Dataset:
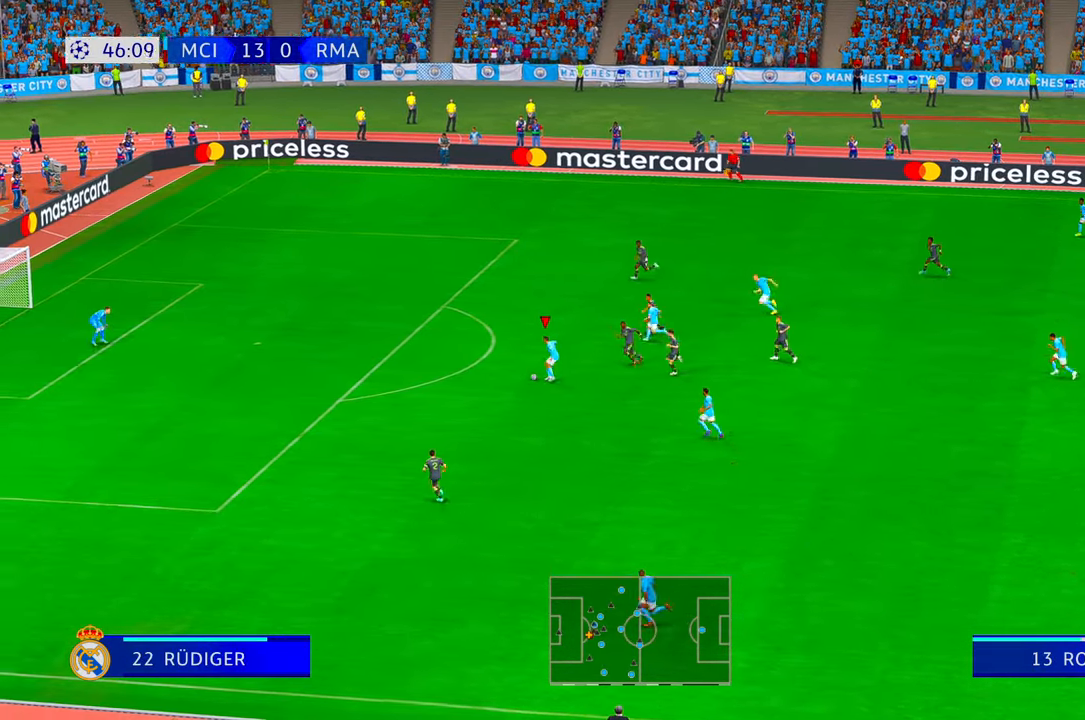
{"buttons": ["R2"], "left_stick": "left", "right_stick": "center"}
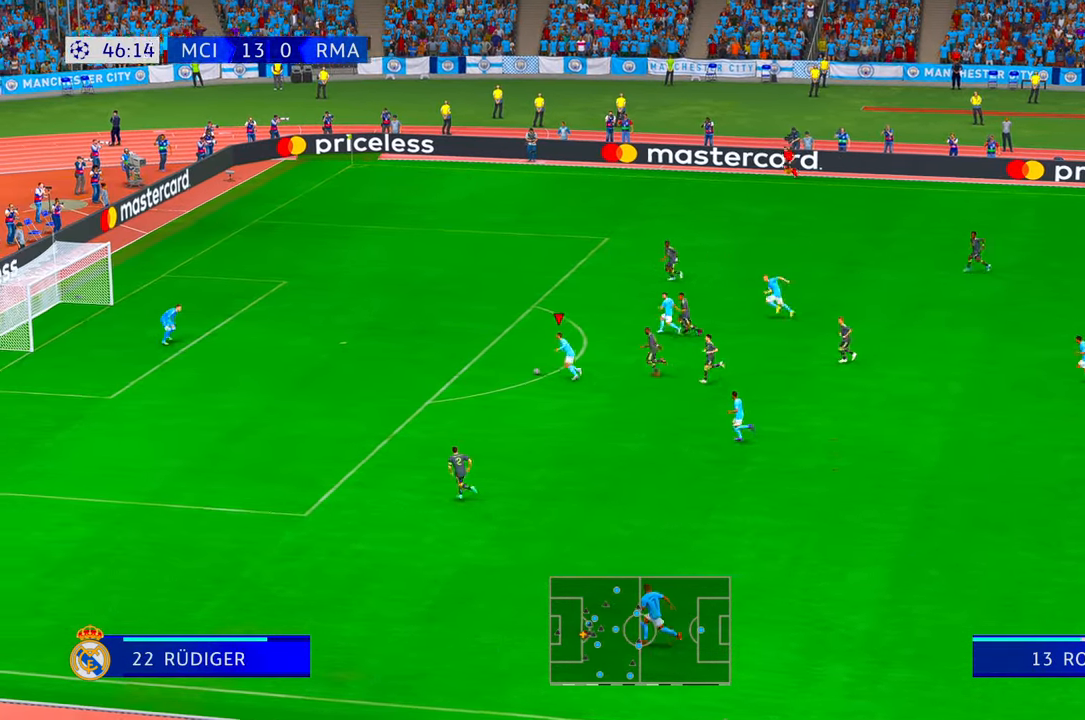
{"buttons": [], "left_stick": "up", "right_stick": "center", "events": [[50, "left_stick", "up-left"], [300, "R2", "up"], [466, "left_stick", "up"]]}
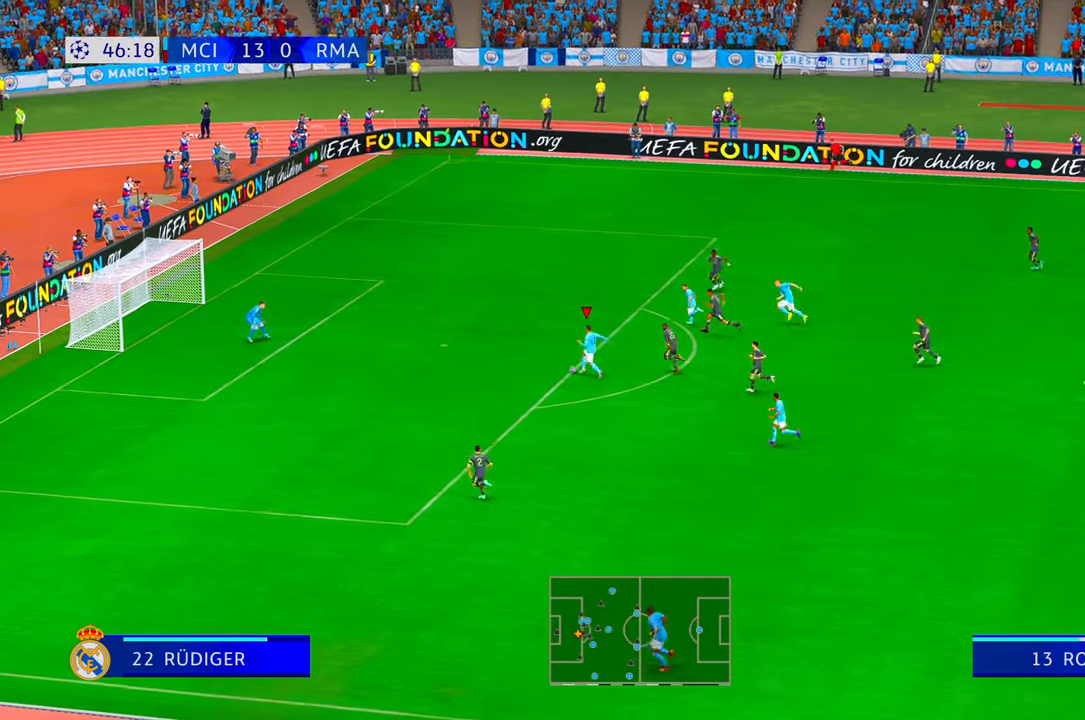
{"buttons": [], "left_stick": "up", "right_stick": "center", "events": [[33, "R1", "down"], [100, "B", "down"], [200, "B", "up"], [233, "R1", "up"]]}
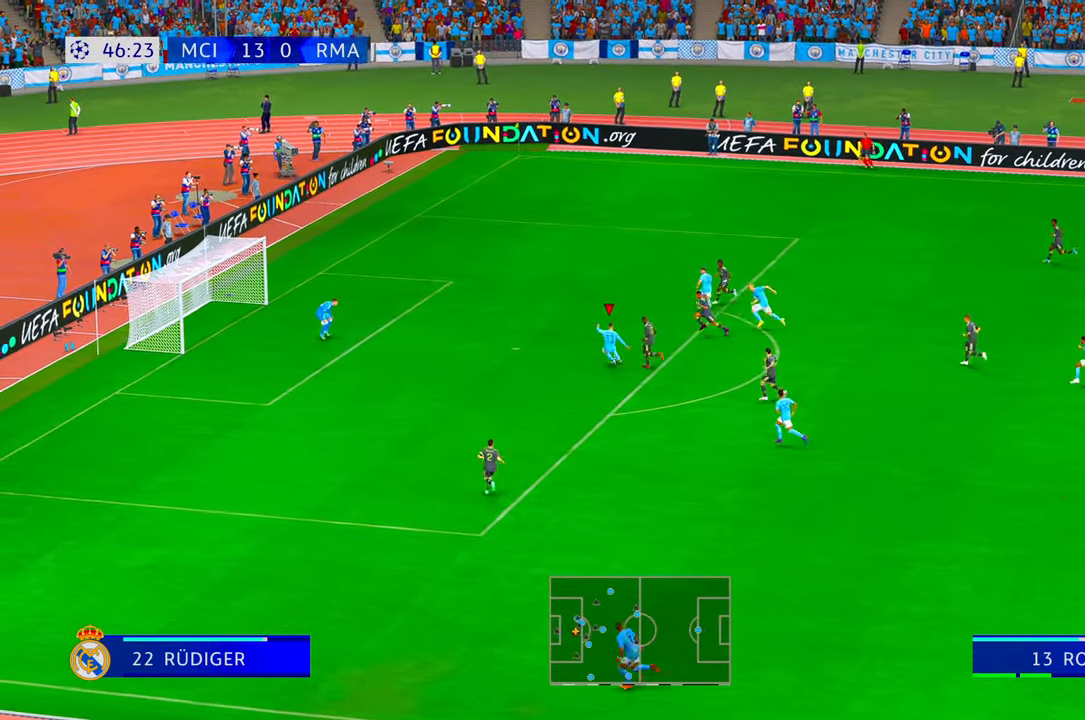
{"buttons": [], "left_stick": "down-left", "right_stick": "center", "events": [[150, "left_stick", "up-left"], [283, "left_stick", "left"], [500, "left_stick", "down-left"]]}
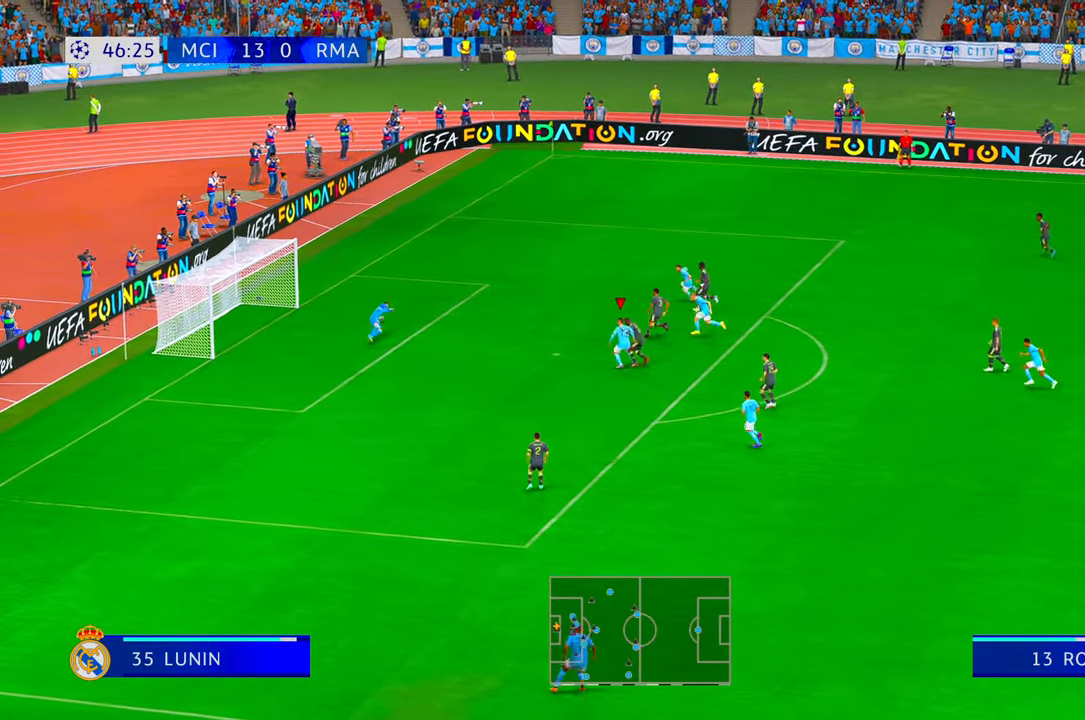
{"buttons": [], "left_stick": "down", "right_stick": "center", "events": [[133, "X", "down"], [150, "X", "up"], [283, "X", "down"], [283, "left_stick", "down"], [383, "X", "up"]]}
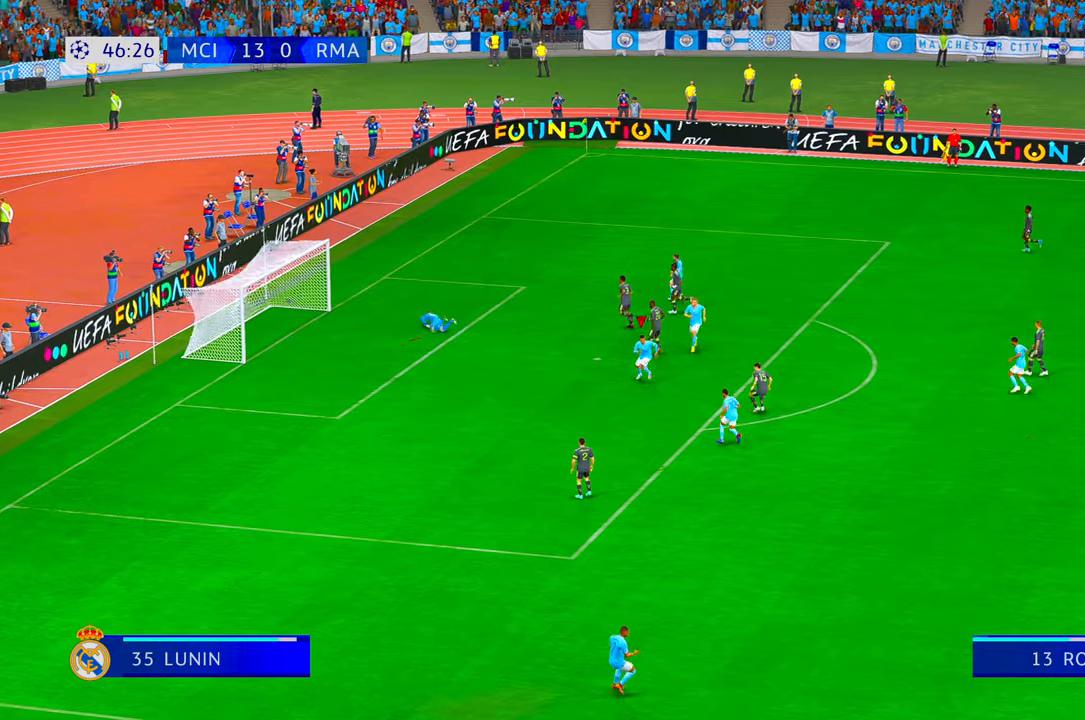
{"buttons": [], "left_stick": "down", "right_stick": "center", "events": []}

Goal of the exercise:
Please print all of the records above exactly, omitting each picture.

Reply to the exercise:
{"buttons": ["R2"], "left_stick": "left", "right_stick": "center"}
{"buttons": [], "left_stick": "up", "right_stick": "center", "events": [[50, "left_stick", "up-left"], [300, "R2", "up"], [466, "left_stick", "up"]]}
{"buttons": [], "left_stick": "up", "right_stick": "center", "events": [[33, "R1", "down"], [100, "B", "down"], [200, "B", "up"], [233, "R1", "up"]]}
{"buttons": [], "left_stick": "down-left", "right_stick": "center", "events": [[150, "left_stick", "up-left"], [283, "left_stick", "left"], [500, "left_stick", "down-left"]]}
{"buttons": [], "left_stick": "down", "right_stick": "center", "events": [[133, "X", "down"], [150, "X", "up"], [283, "X", "down"], [283, "left_stick", "down"], [383, "X", "up"]]}
{"buttons": [], "left_stick": "down", "right_stick": "center", "events": []}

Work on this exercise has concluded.